According to Aghamirzayev, there are discussions about potential amendments to the agreement and even the possibility of involving other countries:

“Several countries have been named here that could be offered to exploitation. These include Kazakhstan, Qatar and the United Arab Emirates. Either it remains a Russian company and the rapid restoration of the railways demanded by Armenia will be ensured.”

He notes that Armenia has called for improvements to several railway lines, including the Yeraskh–Sadarak, Gyumri–Kars, and Gazakh–Ijevan lines. However, restoration is not purely technical.

“As for Azerbaijan, our primary demand and top priority remains the Zangazur Corridor, which ensures direct access to the exclave of Nakhchivan and a strategic link to Türkiye. However, official Baku does not oppose the opening of other transport routes and is interested in the phased activation of proposed alternatives. If we examine our current railway network, almost the entire system is operational right up to the Armenian border. With specific upgrades and restoration work, we can fully ensure the network's functionality. Nevertheless, several critical factors must be addressed: first, the active implementation (construction and commissioning) of the TRIPP project within the Zangazur Corridor framework; and second, the essential return of Azerbaijan’s enclaves, Sofulu and Barkhudarli. Since the restoration of the Qazakh-Ijevan railway involves an 18-km section passing through these enclaves, their return is mandatory for Azerbaijan to complete the reconstruction of its designated segment.”

Financial considerations further complicate the matter:

“There are landslides in some areas in Armenia, beyond the mentioned Azerbaijani enclaves, and the cost of the project is considered one of the most expensive. It is worth about $500 million. Ultimately, I think that everything will be resolved in stages. Now the main question is whether Armenia will cancel this concession or increase its leverage against Russia to fulfill its obligations; it is more a matter of time.”

This is a functional lever and not merely symbolic, tells British analyst Neil Watson to AzerNEWS.

“Whilst formal ownership of the assets remains with the Armenian state, operational decisions, such as modernisation priorities, technical planning, timelines, bottlenecks, tariff policy, and access rules pass through the management structure, and therefore through a broader political influence framework. If the operator has no incentive to accelerate the process, or is waiting for political conditions, delays can occur in the form of technical reviews, feasibility studies, safety assessments, tariff negotiations or investment sequencing.”

Watson also highlights the security dimension under the November 10, 2020, trilateral statement:

“Control over transport communications along the route between the western regions of Azerbaijan and Nakhchivan is exercised by the Russian FSB Border Service. This gives Moscow not only an infrastructural lever, but a security-regime lever. A functioning Azerbaijan–Nakhchivan transit route through southern Armenia would alter three fundamental dynamics.”

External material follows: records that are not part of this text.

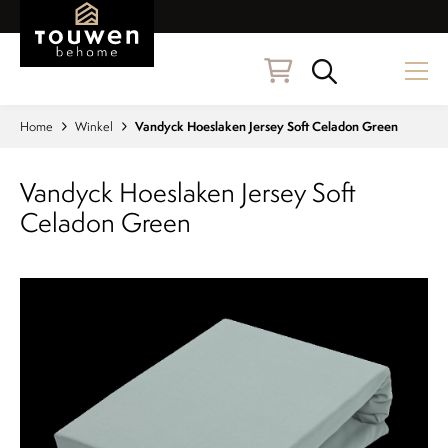
Naar hoofdinhoud
Zoeken
Home
Winkel
Vandyck Hoeslaken Jersey Soft Celadon Green
Vandyck Hoeslaken Jersey Soft
Celadon Green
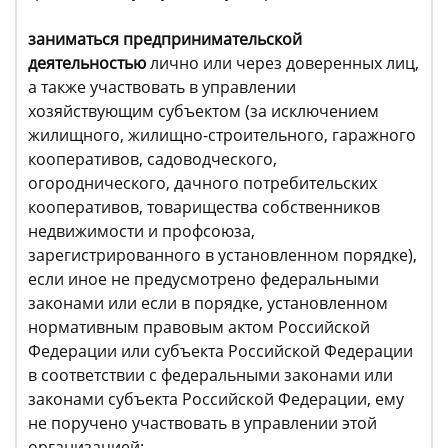
заниматься предпринимательской
деятельностью
лично или через доверенных лиц,
а также участвовать в управлении
хозяйствующим субъектом (за исключением
жилищного, жилищно-строительного, гаражного
кооперативов, садоводческого,
огороднического, дачного потребительских
кооперативов, товарищества собственников
недвижимости и профсоюза,
зарегистрированного в установленном порядке),
если иное не предусмотрено федеральными
законами или если в порядке, установленном
нормативным правовым актом Российской
Федерации или субъекта Российской Федерации
в соответствии с федеральными законами или
законами субъекта Российской Федерации, ему
не поручено участвовать в управлении этой
организацией;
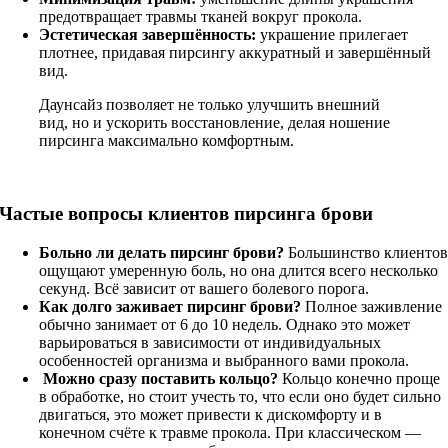
предотвращает травмы тканей вокруг прокола.
Эстетическая завершённость:
украшение прилегает
плотнее, придавая пирсингу аккуратный и завершённый
вид.
Даунсайз позволяет не только улучшить внешний
вид, но и ускорить восстановление, делая ношение
пирсинга максимально комфортным.
Частые вопросы клиентов пирсинга брови
Больно ли делать пирсинг брови?
Большинство клиенто
ощущают умеренную боль, но она длится всего несколько
секунд. Всё зависит от вашего болевого порога.
Как долго заживает пирсинг брови?
Полное заживление
обычно занимает от 6 до 10 недель. Однако это может
варьироваться в зависимости от индивидуальных
особенностей организма и выбранного вами прокола.
Можно сразу поставить кольцо?
Кольцо конечно проще
в обработке, но стоит учесть то, что если оно будет сильно
двигаться, это может привести к дискомфорту и в
конечном счёте к травме прокола. При классическом —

He lists them: reducing Russia’s gatekeeper role, weakening Armenia’s structural dependence on Moscow, and decreasing reliance on northern corridors tied to Russia’s logistics architecture. If management proposals include third-country or Western participation, Moscow may interpret this as a shift in control over a strategic access node.

On whether Soviet-era ownership can be used legally today, Watson is cautious:

“This is useful as a political-historical argument, but not as a decisive argument. Assets located within the territory of newly-independent republics typically passed under the jurisdiction of those states unless otherwise agreed by treaty. Therefore, such arguments are unlikely to provide a direct legal pathway to reclaim ownership in the absence of a specific binding agreement. Similarly, the likelihood of Azerbaijan gaining legal control over Armenian railway infrastructure is limited. Rail infrastructure on Armenian territory falls under Armenian sovereignty. Azerbaijan could pursue enforceable transit guarantees, such as access regimes, tariffs, technical standards, and border procedures within the framework of post-conflict agreements.”

Watson concludes that Russia’s priority is strategic positioning:

“Russia’s priority is to retain its role as indispensable gatekeeper via border security oversight and through operational leverage within the railway system. It also seeks to prevent the corridor from symbolising a post-Russian logistical order in the South Caucasus. Thus, delaying tactics function as negotiation leverage. Delays are likely to persist until there is clarity on who controls the control mechanisms, including the access regime, security procedures, tariff authority and operational oversight.

He outlines three possible scenarios:

continued Russian oversight, a sovereign Armenian framework with multi-operator participation but Russian security influence, or prolonged negotiations if Western management is pursued."